_PASSAGE TO READ:_

▼

Is the AntiVirus biggest fraud in the security world?

what i mean is: when an av company finds out about a new virus, they should immediately share this with every other AV company.

Melih

I could not agree more Melih if every AV company could do that it would help keep everyone more protected and the internet would become more safer if you could speak to other AV companys and get it so this would happen that would be AWESOME but why do i have a feeling they will say no its because they want to have better dection than other AV companys but as i like to say there is no harm in trying as you may just get lucky ;D

Again , it’s all about competition for market share. Does a retail store that finds a great deal on merchandise that they can then sell for less than the competition inform their competitors of the deal and thus lose their advantage? It’s a nice utopian idea but it will never happen.

We’re not talking about sharing the code or the signatures (the ability to detect, the engine…), but the malware (which “belongs” to nobody).

exactly!

And guess how they find these new malware…the users report it to them after an infection!

Melih

competition that causes insecurity…hmm…

never say never…where there is a will there is a “way”.

Melih

I still would like to know how it works.

Cheers >:-D

How would the “average” user know they were infected? Surely, they would only know if their antivirus told them.

▲

_RECORDED DATA:_
▼

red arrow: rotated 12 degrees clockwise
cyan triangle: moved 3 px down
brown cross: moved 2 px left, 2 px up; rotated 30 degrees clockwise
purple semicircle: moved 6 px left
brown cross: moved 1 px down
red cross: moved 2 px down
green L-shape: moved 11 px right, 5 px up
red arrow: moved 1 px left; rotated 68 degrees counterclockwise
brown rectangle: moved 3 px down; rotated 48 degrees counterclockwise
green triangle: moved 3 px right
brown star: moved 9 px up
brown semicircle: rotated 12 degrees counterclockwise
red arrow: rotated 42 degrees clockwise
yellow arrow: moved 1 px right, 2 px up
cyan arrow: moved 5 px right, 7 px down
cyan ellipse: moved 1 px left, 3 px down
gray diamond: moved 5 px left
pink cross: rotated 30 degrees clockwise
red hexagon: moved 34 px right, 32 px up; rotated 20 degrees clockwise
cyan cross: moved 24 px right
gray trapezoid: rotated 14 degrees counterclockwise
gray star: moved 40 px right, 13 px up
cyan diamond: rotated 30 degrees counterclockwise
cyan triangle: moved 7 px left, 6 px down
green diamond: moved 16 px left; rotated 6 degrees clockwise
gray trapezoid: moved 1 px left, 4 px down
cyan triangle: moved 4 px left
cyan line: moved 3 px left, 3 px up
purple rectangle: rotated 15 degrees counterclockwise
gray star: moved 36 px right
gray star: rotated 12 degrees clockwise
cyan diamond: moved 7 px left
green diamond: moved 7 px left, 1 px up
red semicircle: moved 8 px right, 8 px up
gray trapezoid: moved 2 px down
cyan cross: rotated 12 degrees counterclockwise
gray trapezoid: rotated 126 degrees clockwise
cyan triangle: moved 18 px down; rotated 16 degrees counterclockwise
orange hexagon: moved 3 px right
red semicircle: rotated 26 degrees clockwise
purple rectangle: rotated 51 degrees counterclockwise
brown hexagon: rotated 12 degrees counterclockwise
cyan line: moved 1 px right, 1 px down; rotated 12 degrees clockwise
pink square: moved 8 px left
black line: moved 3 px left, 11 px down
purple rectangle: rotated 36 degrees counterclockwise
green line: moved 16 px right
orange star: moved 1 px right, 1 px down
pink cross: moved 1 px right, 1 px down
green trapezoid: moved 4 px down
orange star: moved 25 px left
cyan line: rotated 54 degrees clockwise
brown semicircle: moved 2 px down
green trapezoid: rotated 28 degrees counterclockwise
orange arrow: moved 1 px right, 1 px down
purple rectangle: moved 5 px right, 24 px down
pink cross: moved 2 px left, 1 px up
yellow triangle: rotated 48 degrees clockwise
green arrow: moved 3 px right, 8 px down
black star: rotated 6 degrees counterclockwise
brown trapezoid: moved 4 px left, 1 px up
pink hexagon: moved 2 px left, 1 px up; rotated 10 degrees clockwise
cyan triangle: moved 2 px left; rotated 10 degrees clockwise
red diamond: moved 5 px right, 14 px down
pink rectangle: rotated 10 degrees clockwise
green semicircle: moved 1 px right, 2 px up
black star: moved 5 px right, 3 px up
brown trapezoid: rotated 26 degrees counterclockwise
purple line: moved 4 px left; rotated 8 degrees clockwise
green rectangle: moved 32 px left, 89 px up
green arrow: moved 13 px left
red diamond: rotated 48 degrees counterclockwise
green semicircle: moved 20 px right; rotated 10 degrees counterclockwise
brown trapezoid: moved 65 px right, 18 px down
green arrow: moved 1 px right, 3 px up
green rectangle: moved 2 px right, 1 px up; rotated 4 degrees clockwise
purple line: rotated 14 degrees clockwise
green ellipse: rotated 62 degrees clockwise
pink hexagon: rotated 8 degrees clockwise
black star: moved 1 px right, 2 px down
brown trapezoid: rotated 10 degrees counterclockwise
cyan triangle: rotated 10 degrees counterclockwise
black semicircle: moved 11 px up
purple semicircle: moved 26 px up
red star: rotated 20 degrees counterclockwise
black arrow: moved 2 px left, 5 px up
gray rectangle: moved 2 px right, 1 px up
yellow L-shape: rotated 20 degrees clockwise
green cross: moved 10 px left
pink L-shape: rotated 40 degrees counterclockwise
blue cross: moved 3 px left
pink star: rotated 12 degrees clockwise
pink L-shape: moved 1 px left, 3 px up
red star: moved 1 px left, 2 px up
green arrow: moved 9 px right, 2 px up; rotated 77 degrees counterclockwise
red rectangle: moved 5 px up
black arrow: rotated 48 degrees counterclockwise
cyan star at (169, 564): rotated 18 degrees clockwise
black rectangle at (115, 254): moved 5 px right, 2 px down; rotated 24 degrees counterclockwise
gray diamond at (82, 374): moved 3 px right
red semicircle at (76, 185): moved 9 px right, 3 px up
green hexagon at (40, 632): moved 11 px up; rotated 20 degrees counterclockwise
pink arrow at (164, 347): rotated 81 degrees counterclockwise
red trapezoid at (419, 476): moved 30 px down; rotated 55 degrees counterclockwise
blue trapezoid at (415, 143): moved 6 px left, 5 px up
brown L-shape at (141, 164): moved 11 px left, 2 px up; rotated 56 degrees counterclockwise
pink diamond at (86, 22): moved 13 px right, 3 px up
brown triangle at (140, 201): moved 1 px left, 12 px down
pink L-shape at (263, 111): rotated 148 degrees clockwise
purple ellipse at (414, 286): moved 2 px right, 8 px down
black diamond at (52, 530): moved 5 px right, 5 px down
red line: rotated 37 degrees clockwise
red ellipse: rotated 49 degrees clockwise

▲

_PROBLEM 1:_ According to the antivirus discussion, how do antivirus companies find out about new malware?
_PROBLEM 2:_ Output the part of the antivirus discussion that opens with the words containing "We’re not talking" and closes with "after an infection!".
The data is separate material and does not belong to the antivirus discussion.

_SOLUTION 1:_ Users report it to them after an infection.

_SOLUTION 2:_
We’re not talking about sharing the code or the signatures (the ability to detect, the engine…), but the malware (which “belongs” to nobody).

exactly!

And guess how they find these new malware…the users report it to them after an infection!